(Page-level text extractions)
=== Section Start ===

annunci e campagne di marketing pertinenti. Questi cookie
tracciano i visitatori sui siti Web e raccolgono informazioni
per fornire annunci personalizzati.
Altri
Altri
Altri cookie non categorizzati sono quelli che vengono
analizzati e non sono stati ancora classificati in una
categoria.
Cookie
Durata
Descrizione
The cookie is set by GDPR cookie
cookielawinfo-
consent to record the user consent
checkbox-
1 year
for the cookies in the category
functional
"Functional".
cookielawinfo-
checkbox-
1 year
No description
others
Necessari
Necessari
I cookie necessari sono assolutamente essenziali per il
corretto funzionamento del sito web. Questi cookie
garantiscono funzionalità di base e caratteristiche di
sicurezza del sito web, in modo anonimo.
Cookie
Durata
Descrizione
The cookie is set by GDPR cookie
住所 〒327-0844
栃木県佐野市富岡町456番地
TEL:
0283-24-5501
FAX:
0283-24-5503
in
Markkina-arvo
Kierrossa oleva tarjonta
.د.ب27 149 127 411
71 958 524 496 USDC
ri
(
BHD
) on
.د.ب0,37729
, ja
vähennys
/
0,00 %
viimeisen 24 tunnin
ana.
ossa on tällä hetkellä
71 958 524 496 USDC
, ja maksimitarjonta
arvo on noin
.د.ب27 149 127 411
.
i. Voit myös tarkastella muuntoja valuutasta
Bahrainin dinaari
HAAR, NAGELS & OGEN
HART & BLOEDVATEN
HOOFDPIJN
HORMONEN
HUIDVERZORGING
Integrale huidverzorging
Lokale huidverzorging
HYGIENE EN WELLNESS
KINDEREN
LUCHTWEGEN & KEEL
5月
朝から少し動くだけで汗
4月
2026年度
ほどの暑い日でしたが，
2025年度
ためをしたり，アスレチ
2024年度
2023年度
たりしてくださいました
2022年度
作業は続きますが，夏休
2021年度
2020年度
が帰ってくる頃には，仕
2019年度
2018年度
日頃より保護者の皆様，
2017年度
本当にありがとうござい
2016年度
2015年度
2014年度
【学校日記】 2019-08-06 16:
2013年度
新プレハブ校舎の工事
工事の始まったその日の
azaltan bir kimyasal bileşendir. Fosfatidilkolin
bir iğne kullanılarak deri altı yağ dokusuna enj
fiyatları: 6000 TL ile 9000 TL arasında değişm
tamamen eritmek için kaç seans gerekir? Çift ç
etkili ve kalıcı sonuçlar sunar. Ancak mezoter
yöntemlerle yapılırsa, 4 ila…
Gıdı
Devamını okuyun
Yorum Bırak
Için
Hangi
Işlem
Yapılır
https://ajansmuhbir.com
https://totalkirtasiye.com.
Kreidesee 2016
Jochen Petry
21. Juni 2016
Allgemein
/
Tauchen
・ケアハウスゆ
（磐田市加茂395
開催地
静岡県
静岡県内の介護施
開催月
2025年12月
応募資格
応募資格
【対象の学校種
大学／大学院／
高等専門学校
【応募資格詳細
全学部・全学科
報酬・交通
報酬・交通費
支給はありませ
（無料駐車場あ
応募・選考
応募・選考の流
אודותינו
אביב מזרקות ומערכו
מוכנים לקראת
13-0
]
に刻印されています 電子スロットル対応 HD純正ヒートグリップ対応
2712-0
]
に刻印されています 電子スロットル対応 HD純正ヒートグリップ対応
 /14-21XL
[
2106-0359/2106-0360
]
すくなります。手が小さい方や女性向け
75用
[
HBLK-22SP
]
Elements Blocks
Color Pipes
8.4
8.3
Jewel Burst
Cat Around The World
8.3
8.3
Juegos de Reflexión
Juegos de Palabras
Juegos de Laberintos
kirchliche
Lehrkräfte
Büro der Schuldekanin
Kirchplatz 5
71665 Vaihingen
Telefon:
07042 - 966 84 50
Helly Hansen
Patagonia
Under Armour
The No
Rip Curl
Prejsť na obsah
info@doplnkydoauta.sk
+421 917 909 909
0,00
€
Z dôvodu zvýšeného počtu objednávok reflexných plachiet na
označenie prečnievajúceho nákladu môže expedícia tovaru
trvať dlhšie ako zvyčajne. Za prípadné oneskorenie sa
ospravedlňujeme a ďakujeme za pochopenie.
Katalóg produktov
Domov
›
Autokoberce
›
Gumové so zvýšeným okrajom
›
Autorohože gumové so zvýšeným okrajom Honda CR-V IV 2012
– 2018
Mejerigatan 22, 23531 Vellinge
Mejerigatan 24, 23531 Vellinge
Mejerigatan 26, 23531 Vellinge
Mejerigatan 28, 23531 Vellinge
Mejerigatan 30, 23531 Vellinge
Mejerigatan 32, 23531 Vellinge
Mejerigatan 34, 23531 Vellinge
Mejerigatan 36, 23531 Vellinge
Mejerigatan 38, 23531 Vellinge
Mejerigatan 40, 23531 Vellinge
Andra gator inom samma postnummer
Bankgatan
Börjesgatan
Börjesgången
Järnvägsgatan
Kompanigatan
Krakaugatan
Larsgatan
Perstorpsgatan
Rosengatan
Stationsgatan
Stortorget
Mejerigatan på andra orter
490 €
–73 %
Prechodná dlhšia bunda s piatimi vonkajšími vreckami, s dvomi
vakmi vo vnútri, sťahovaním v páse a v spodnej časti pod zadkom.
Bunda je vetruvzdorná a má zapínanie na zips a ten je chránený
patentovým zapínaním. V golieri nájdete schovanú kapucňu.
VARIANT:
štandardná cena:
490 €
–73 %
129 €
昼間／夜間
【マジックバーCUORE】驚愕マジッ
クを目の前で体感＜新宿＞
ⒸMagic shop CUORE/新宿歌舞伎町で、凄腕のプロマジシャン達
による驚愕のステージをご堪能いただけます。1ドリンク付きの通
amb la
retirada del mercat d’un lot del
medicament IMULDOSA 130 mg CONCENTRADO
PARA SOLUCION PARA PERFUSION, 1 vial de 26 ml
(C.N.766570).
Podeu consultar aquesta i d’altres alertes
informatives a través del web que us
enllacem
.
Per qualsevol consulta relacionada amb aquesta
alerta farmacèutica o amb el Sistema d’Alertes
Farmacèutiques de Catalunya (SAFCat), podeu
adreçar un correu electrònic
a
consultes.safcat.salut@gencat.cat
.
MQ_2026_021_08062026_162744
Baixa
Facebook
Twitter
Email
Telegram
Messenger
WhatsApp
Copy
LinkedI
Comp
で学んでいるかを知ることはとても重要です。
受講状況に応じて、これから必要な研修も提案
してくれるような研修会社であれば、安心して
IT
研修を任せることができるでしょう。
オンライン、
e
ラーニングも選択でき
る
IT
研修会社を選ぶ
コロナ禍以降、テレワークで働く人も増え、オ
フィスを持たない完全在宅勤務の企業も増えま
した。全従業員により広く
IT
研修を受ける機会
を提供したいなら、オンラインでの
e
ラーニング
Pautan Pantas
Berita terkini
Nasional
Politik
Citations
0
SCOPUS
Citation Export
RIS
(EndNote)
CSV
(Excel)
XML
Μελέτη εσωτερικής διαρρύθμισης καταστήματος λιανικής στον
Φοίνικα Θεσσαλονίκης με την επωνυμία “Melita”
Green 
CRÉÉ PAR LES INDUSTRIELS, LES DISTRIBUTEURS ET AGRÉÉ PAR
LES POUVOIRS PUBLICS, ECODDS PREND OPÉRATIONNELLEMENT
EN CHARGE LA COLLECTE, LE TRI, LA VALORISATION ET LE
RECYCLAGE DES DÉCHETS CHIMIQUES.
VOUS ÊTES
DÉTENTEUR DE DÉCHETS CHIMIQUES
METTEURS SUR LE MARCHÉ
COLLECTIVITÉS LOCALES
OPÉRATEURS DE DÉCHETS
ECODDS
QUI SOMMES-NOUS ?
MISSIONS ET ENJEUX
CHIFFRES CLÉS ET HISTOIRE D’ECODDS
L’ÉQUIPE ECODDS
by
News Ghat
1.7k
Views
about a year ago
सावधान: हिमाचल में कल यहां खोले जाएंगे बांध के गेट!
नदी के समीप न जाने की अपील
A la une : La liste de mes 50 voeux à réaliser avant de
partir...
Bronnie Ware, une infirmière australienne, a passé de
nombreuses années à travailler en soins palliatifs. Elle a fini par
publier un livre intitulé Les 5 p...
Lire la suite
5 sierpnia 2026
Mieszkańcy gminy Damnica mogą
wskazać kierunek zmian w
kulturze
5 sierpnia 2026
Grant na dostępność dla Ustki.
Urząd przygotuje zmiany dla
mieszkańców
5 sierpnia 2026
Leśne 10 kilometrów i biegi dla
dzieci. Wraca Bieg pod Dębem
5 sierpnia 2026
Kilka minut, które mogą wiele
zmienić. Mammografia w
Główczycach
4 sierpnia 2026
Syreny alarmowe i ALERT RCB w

=== Section End ===

The answer needed is a single number: how many lines in the records above hold the string "okrajom". Please write nothing else.

2